Rick Rieder, chief investment officer of global fixed income at BlackRock, wrote a Friday note in which he said that the view was correct.
Rieder believes that the Federal Open Market Committee can raise policy rates by 75 basis points at the September 21 meeting. The investment executive said that markets were pricing in 125 basis points of rate hikes.
The long-term estimates of the "neutral rate" held by members of the rate-setting committee are beyond the range of 3% to 3% for the Fed Funds rate. A neutral level of interest rates doesn't affect the economy.
"Pushing the Fed Funds rate to a mid- to high- 3% range will allow the Fed to get to it's destination and then to relax and watch its policy adjustments work."
The Fed isn't close to its 2% inflation target. The headline consumer price inflation rate was 8.5% in July, but it was less than it was in June.
Rieder said that they are concerned about the potential for the central bank to over tighten and undermine the progress that has been made.
Wage growth has been seen for lower-income workers. If the country is past the worst in price increases for food and energy, the higher pay and tight labor market should be good news for lower-income people.

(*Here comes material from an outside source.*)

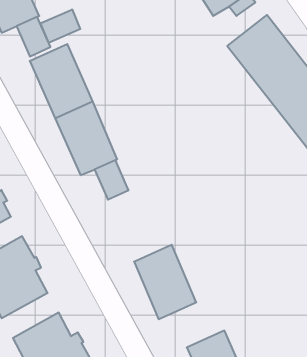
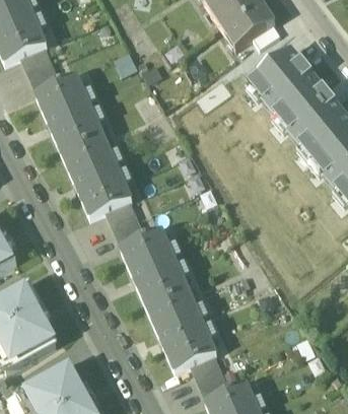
building: [41,9,80,43] -> none
building: none -> [121,228,189,308]
building: none -> [191,353,227,396]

"Today we find ourselves in an environment in which corporate investment is slowing and the housing market is cooling, engineered by higher prices, tighter policy and economic uncertainty, so the Fed by the end of the year will set up to merely sit back, relax like a vacationer today, and merely
Powell said that the journey to slow down growth will bring some pain to American households and businesses. Mortgage rates and credit card debt are going to go up as a result of the four rate hikes by the Fed.
The stock market sold off after Powell spoke. The S&P 500 and the DJIA fell more than 3%.
After three-quarters of a percentage point of rate increases in June and July, the Fed Funds rate is currently at a range of 2.25′′-2.25′′. The central bank's preferred inflation gauge, the core PCE, came in at 4.6% for July year over year, and was up 0.1% month over month, softer than Econoday's consensus estimates.
The FedWatch tool showed a higher probability of a rate increase after Powell spoke. The probability of a rate increase of 75 basis points was down from the day before.
September 20 is when the Federal Open Market Committee will meet.